» Exercise: Beginning with the line that has "3º clasificado, Martín García (ASTURIAS)", please write out each remaining line of the listing below, word for word.
*****
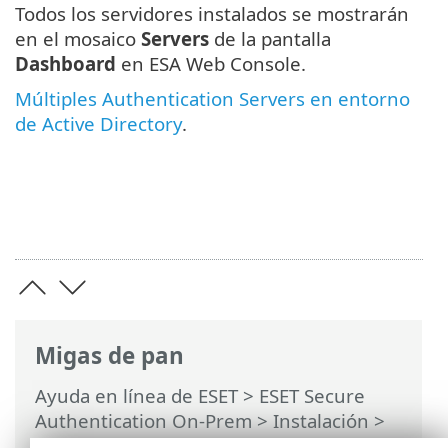
Todos los servidores instalados se mostrarán
en el mosaico
Servers
de la pantalla
Dashboard
en ESA Web Console.
Múltiples Authentication Servers en entorno
de Active Directory
.
Migas de pan
Ayuda en línea de ESET
>
ESET Secure
Authentication On-Prem
>
Instalación
>
Instalar el Authentication Server
> Vista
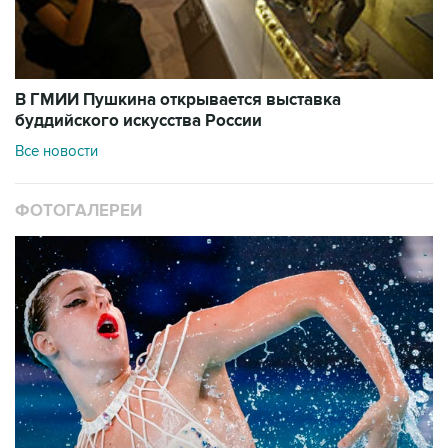
В ГМИИ Пушкина открывается выставка
буддийского искусства России
Все новости
ФОТОГАЛЕРЕИ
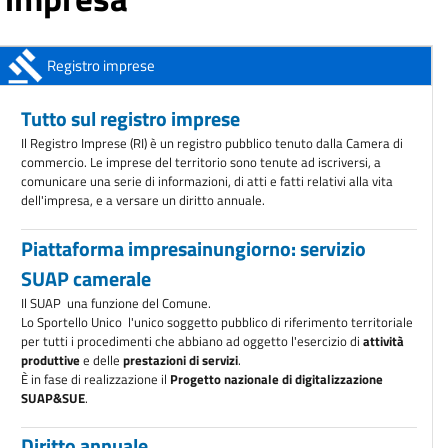
AVVISO ALL'UTENZA: Chiusura sportelli della sede di Conegliano
Dal 1°
aprile 2026
ANAC: obbligo di registrazione degli operatori economici
Registro imprese
A partire dal 1°
ottobre 2025
Tutto sul registro imprese
Il Registro Imprese (RI) è un registro pubblico tenuto dalla Camera di
commercio. Le imprese del territorio sono tenute ad iscriversi, a
comunicare una serie di informazioni, di atti e fatti relativi alla vita
dell'impresa, e a versare un diritto annuale.
Piattaforma impresainungiorno: servizio
SUAP camerale
Il SUAP  una funzione del Comune.
Lo Sportello Unico  l'unico soggetto pubblico di riferimento territoriale
per tutti i procedimenti che abbiano ad oggetto l'esercizio di
attività
produttive
e delle
prestazioni di servizi
.
È in fase di realizzazione il
Progetto nazionale di digitalizzazione
SUAP&SUE
.
Diritto annuale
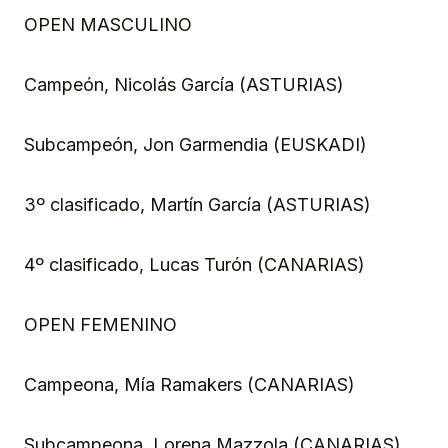
OPEN MASCULINO
Campeón, Nicolás García (ASTURIAS)
Subcampeón, Jon Garmendia (EUSKADI)
3º clasificado, Martín García (ASTURIAS)
4º clasificado, Lucas Turón (CANARIAS)
OPEN FEMENINO
Campeona, Mía Ramakers (CANARIAS)
Subcampeona, Lorena Mazzola (CANARIAS)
*****
» Answer for this exercise:
3º clasificado, Martín García (ASTURIAS)
4º clasificado, Lucas Turón (CANARIAS)
OPEN FEMENINO
Campeona, Mía Ramakers (CANARIAS)
Subcampeona, Lorena Mazzola (CANARIAS)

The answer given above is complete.